-------- STUDY TEXT
These are the lenses we examined the options through. There’s a lot of smart contract tech out there. Here are some of the noteworthy options we looked into and our general take on each.

EVM

The Ethereum Virtual Machine (EVM) is the elephant in the room. It was developed alongside Ethereum and is driving the majority of activity in the DeFi space. It is most commonly used alongside the Solidity programming language but others, such as Vyper, exist. The EVM is also used in a variety of other networks such as Avalanche, Celo, Fantom, and others.

It’s by far the most popular smart contracts stack. It’s mature and has an abundance of developer resources, tools, and best practices available. However, its storage and execution models are expensive and challenging to parallelize. This makes the validator software less accessible and gets in the way of scalability. In addition, having been built specifically for Ethereum makes EVM adoption in existing networks extremely challenging.

MOVE

Move is a smart contracts stack designed by and for the Diem blockchain. The stack includes a virtual machine, programming language toolchain, a dedicated prover, and other dev tools.
----------------
-------- DATASET ENTRIES
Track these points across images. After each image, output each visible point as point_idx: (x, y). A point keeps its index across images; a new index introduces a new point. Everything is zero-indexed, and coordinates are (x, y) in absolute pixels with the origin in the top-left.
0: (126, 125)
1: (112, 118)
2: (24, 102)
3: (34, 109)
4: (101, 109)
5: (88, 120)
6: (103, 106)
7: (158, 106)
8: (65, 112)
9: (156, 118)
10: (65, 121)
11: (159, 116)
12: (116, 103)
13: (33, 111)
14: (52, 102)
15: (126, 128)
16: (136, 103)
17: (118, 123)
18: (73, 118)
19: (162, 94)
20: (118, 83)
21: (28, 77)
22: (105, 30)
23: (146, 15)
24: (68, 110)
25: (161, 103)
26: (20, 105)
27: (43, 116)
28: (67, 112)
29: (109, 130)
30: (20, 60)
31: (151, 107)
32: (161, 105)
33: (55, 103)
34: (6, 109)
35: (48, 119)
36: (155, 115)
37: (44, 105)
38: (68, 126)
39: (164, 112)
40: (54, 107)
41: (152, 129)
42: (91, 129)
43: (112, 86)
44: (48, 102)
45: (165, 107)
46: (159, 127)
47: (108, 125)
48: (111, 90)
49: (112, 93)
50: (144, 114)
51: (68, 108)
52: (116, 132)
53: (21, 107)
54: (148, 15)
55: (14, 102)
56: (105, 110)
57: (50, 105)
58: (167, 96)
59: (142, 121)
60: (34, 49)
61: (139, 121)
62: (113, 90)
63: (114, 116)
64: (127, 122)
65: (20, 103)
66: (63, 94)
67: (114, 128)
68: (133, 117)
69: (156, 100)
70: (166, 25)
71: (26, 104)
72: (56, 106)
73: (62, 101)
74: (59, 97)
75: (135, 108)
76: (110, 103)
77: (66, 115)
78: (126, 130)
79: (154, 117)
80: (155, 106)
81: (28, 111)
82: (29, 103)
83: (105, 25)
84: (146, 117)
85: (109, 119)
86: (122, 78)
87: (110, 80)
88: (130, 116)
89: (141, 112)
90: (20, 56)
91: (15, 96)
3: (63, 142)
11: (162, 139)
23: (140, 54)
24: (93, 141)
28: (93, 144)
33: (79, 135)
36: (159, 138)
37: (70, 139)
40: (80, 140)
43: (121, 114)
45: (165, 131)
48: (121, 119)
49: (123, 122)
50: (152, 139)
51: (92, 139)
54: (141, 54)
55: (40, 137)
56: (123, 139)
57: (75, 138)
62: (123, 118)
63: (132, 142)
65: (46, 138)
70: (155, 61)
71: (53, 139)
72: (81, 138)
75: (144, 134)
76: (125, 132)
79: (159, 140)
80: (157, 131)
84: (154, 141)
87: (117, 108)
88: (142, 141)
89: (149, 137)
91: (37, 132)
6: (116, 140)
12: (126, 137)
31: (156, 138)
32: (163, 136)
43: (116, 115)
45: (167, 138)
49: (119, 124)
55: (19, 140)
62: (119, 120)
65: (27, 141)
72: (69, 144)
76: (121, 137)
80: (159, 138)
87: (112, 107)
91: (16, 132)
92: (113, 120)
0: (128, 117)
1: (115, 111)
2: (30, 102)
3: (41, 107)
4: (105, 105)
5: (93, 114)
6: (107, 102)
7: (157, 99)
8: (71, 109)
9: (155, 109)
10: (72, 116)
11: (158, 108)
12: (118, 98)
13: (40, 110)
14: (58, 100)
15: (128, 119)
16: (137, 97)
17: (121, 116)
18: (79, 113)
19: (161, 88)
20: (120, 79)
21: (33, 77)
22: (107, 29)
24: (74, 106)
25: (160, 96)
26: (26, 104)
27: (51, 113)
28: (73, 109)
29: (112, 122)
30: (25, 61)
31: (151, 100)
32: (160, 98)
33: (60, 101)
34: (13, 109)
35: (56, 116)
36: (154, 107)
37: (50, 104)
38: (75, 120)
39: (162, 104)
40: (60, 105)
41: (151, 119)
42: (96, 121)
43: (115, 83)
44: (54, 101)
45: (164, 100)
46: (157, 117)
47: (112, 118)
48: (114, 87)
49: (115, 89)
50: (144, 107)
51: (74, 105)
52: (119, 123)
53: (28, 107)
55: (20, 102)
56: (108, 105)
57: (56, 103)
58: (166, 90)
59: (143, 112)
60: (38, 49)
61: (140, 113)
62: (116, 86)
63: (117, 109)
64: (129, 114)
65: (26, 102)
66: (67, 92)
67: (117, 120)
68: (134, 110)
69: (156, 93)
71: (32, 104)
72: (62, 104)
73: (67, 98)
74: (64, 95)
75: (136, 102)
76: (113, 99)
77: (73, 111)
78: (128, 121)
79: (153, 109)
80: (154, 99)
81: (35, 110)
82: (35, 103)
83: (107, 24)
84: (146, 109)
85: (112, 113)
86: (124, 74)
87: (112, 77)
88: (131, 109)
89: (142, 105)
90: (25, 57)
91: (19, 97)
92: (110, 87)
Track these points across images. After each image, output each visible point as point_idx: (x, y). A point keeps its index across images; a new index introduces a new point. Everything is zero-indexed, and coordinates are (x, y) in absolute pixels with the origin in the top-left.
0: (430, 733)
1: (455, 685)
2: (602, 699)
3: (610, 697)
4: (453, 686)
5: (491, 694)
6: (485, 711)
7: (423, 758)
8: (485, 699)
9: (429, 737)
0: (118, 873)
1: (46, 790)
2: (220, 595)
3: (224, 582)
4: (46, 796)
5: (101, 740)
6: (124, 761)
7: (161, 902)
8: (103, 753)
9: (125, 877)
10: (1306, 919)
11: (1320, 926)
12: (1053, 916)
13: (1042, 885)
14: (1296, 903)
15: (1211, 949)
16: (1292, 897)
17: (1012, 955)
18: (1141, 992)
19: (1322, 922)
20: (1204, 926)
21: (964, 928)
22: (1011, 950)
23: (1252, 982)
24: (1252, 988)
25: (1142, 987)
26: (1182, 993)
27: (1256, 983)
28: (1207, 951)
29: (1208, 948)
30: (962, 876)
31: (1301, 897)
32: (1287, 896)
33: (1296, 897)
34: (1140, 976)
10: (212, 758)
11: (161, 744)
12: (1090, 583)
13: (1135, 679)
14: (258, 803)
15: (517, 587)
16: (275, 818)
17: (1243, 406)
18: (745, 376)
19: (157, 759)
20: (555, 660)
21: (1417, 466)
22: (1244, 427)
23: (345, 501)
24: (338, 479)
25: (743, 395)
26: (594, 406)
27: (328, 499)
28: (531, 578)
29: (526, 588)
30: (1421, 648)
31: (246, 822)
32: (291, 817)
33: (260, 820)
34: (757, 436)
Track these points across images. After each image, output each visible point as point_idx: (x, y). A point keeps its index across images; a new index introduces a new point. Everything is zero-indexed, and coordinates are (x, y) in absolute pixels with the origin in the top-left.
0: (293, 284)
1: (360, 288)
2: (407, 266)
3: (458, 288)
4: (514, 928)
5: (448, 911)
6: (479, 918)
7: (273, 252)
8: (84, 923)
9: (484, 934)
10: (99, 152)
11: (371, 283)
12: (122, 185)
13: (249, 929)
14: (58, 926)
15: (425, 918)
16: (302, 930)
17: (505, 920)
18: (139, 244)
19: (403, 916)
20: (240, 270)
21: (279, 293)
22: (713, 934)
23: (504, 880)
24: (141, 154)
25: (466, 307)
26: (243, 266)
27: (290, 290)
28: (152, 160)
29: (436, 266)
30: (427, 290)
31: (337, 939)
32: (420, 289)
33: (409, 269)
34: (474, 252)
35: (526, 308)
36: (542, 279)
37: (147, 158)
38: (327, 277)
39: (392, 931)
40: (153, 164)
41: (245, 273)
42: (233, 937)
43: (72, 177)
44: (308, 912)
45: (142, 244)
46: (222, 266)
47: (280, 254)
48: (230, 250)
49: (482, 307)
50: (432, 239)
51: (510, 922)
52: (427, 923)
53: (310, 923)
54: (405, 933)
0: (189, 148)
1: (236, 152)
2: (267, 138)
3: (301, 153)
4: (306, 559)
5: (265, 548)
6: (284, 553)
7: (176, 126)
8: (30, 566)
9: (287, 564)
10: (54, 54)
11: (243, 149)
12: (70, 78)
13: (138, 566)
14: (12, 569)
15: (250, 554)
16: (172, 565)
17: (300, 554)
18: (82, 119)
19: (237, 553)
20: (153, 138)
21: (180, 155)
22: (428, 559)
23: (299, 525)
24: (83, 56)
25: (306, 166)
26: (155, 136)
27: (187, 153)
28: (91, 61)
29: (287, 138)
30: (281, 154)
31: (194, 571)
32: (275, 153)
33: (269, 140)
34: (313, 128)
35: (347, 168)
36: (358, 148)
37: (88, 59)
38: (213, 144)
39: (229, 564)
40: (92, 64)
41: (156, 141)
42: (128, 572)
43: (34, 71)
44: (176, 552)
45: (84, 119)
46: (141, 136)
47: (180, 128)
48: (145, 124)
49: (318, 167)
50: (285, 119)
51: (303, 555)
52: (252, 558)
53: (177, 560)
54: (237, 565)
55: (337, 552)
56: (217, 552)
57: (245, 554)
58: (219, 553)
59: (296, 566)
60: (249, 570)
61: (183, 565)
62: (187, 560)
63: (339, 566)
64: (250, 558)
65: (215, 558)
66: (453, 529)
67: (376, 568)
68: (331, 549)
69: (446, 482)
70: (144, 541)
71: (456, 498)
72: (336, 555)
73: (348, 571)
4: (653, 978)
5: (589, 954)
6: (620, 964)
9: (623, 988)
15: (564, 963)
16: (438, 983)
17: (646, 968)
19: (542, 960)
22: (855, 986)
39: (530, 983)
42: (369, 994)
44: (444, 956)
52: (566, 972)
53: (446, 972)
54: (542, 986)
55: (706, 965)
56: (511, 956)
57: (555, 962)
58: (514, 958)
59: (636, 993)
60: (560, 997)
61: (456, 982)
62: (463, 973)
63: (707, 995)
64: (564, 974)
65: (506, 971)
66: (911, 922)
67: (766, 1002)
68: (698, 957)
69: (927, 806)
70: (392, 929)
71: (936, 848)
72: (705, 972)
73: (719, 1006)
----------------
In one to three sentences, explain what the smart contract overview gives as the reason the EVM makes validator software less accessible and hinders scalability. These entries were drawn from a separate source unrelated to the text.

The EVM's storage and execution models are expensive and challenging to parallelize. This makes validator software less accessible and gets in the way of scalability.